Just as it was an end for all of us, the next year's beginning appeared on the road just up ahead. Rising like a new hill to climb, we could see it, my students and I, so we paused a moment - neither here, nor there - looking back and looking forward. Looking back, I wanted us to reflect on the year's learning as writers. Looking forward, I wanted us to dream.
Borrowing a thought from William Zinsser, I asked my students to write a reflective letter about writing well. Some 5th grade thoughts on writing well:
I now know that grammar is important, but writing is from the heart. ~MI
I learned that writing can be sloppy, that stories can be messy in your writer's notebook, that a writer's notebook is a place to feel free. ~DN
This year what helped me write well was when I got home I would think about what I wrote that day and what I would do the next day. ~CJ
This year I learned that if the writer has feelings, the reader has feelings. ~ SJ
What helped me write well this year was bouncing ideas off somebody. It helped me get some of the bad ideas out and then the good ideas started coming. ~LK
The thing that helped me as a writer this year is to take a break from a piece and then an idea will come. ~CB
What helped me write well this year? The confidence and courage writers gave me. ~AB
I believe in the power of positive thought. We are what we think. We become what we think. I believe in self-actualization. Having been trained in Responsive Classroom, we begin every school year reflecting on our hopes and dreams. This was the first year I ended the school year dreaming and hoping.
"What a man can be, he must be. This need we may call self-actualization...It refers to the desire for self-fulfillment, namely, to the tendency for him to become actualized in what he is potentially. This tendency might be phrased as the desire to become more and more what one is, to become everything that one is capable of becoming." ~Abraham Maslow
I credit my colleague, Becky, with the idea for creating dream boards. She came to me in late February with a flyer for a dream board workshop. I contacted the presenter.

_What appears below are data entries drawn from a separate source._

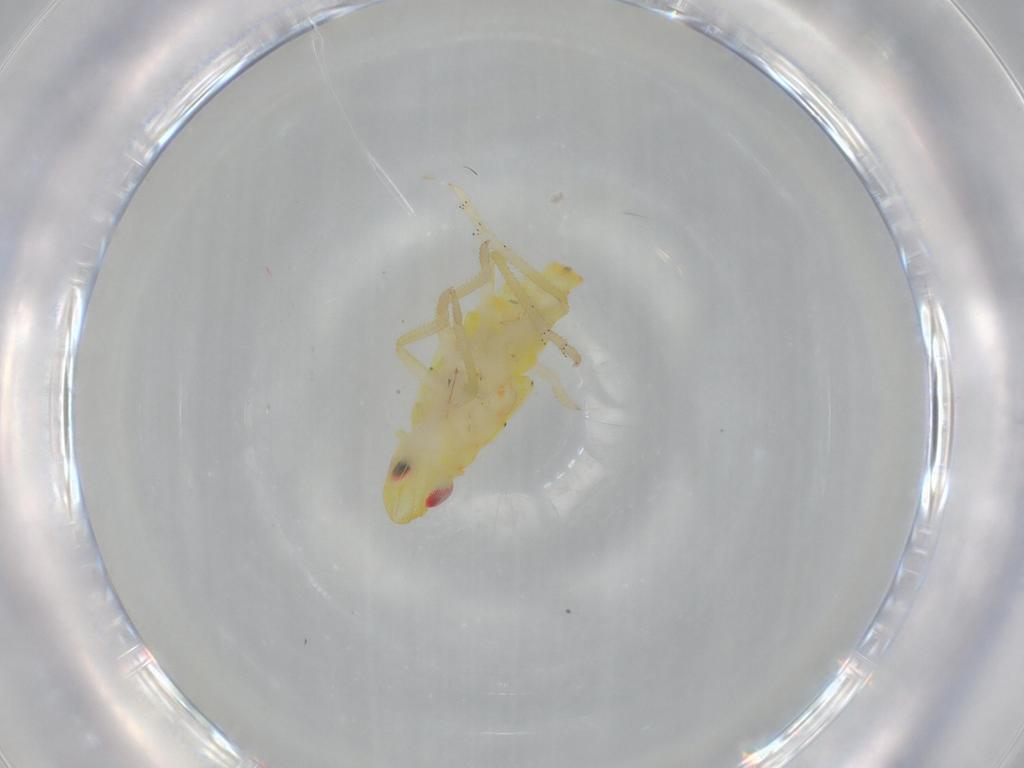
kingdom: Animalia
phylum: Arthropoda
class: Insecta
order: Hemiptera
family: Tropiduchidae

Didn't hear back until months later and by that time, the end of the year was on the horizon and I knew I could do this with my students on our own.
|My Own Dream Board|
We spent three gloriously messy days surrounded by paint, glue, and magazine clippings. Pom poms, ric rac, ribbon, glitter, stickers, burlap, and buttons gave texture and depth to our dreams. Teachers dream boarded alongside students. Academic goal words like: ASK, CONFIDENCE, MAKE MISTAKES, ORGANIZE and STRESS LESS appeared on the boards around me. Stuck in puddles of glue right alongside were interest words like SPORTS, ROCKS, NATURE, and HORSES. My students continued to write using an almost Found Poetry technique and remembered to feel with words like LOVE, PASSION, HEART, FAMILY, and DREAM peppering the paint.
We ended our year by dreaming about future beginnings.
Maybe endings aren't like periods at the end of a sentence. Maybe they're like commas. A pause, not a stop. Maybe an ending is more like moment of reflective thought as we stand there on our life's path - looking back, looking forward - and walking ahead into another dream's beginning.